-- AIM OF THE EXERCISE --
Copy out the whole forum discussion below about a tree growing close to a house, word for word and without changes.

However, it does seem very close to the house.

----------


## Cecile

> I plan to prune it every year to keep it under control.

  This won't stop the main stem from growing huge and eventually damaging your house, leading to the need to eventually fell the tree and then try to kill the root system to prevent further damage.   
You may be thinking that you won't live in the house long enough for this to be an issue for you in the long term.  This happened to us, a former owner (my mother in law) planted an ironbark seedling about a metre and a half from the footpath in the mid 1960s, refusing to listen to family who said it was too close.  "We won't be here then, not my problem."  Roll forward to 2013, we own the house.  The tree, a majestic mature beautiful healthy tree was not quite 6 metres away from 66,000 volt power lines and after years of lopping branches (to comply with new government regulations about clearance) and rendering the tree unstable, Powercor decided the tree had to come down.  It's devastating to lose a healthy native species, especially one that created a haven for native birds, and provided much needed shade in our hot climate.  The horrible pruning by Powercor over the years caused the tree to tilt slightly, lifting the footpath.  So far the council hasn't said anything but if they wanted to they could make us pay for fixing it.  
All I'm saying is to be prepared for problems.  I still recommend you wait till the tree is dormant, after it's lost its leaves, and move it.

----------


## brettule

> This won't stop the main stem from growing huge

  I was told that the rules of bonsai apply to all trees and if you keep the surface parts of the plant pruned so it's small the root system won't grow to an excessive size.

----------


## Moondog55

Yes in Bonsai this is true, but in Bonsai they root prune anually and keep the specimens in VERY small containers. TBH I can't see this tree being dug up every year to root prune.
These are huge trees when mature

----------


## brettule

> Yes in Bonsai this is true, but in Bonsai they root prune anually and keep the specimens in VERY small containers. TBH I can't see this tree being dug up every year to root prune.
> These are huge trees when mature

   Ha, you're right about that, I'm not digging it up every year. Aren't these trees tap root systems that tend to drill down rather than outwards which causes havoc?

----------

-- SUPPLIED RECORDS --
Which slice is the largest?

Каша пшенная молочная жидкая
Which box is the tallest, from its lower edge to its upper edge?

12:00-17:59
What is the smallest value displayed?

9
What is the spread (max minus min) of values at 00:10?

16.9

* * *

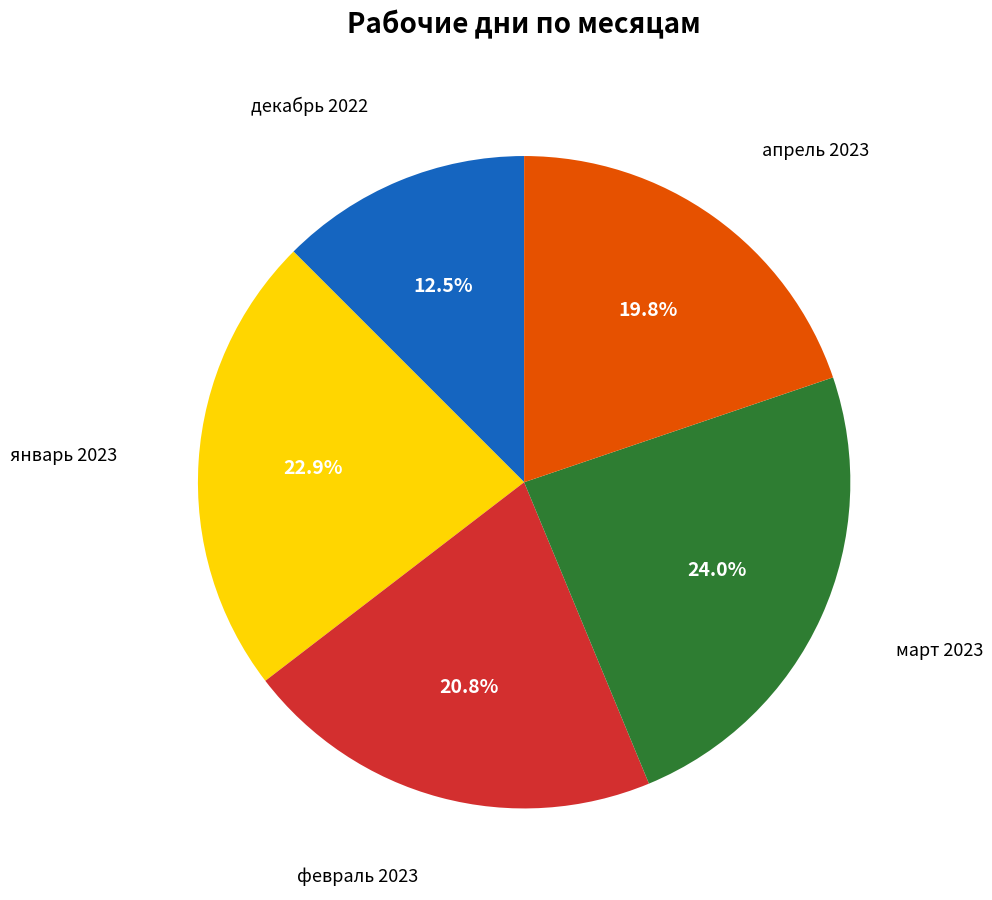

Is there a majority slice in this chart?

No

--

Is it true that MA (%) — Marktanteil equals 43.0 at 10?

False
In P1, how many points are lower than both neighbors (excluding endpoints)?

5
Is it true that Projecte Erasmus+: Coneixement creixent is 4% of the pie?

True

-- TASK RESULT --
However, it does seem very close to the house.

----------


## Cecile

> I plan to prune it every year to keep it under control.

  This won't stop the main stem from growing huge and eventually damaging your house, leading to the need to eventually fell the tree and then try to kill the root system to prevent further damage.   
You may be thinking that you won't live in the house long enough for this to be an issue for you in the long term.  This happened to us, a former owner (my mother in law) planted an ironbark seedling about a metre and a half from the footpath in the mid 1960s, refusing to listen to family who said it was too close.  "We won't be here then, not my problem."  Roll forward to 2013, we own the house.  The tree, a majestic mature beautiful healthy tree was not quite 6 metres away from 66,000 volt power lines and after years of lopping branches (to comply with new government regulations about clearance) and rendering the tree unstable, Powercor decided the tree had to come down.  It's devastating to lose a healthy native species, especially one that created a haven for native birds, and provided much needed shade in our hot climate.  The horrible pruning by Powercor over the years caused the tree to tilt slightly, lifting the footpath.  So far the council hasn't said anything but if they wanted to they could make us pay for fixing it.  
All I'm saying is to be prepared for problems.  I still recommend you wait till the tree is dormant, after it's lost its leaves, and move it.

----------


## brettule

> This won't stop the main stem from growing huge

  I was told that the rules of bonsai apply to all trees and if you keep the surface parts of the plant pruned so it's small the root system won't grow to an excessive size.

----------


## Moondog55

Yes in Bonsai this is true, but in Bonsai they root prune anually and keep the specimens in VERY small containers. TBH I can't see this tree being dug up every year to root prune.
These are huge trees when mature

----------


## brettule

> Yes in Bonsai this is true, but in Bonsai they root prune anually and keep the specimens in VERY small containers. TBH I can't see this tree being dug up every year to root prune.
> These are huge trees when mature

   Ha, you're right about that, I'm not digging it up every year. Aren't these trees tap root systems that tend to drill down rather than outwards which causes havoc?

----------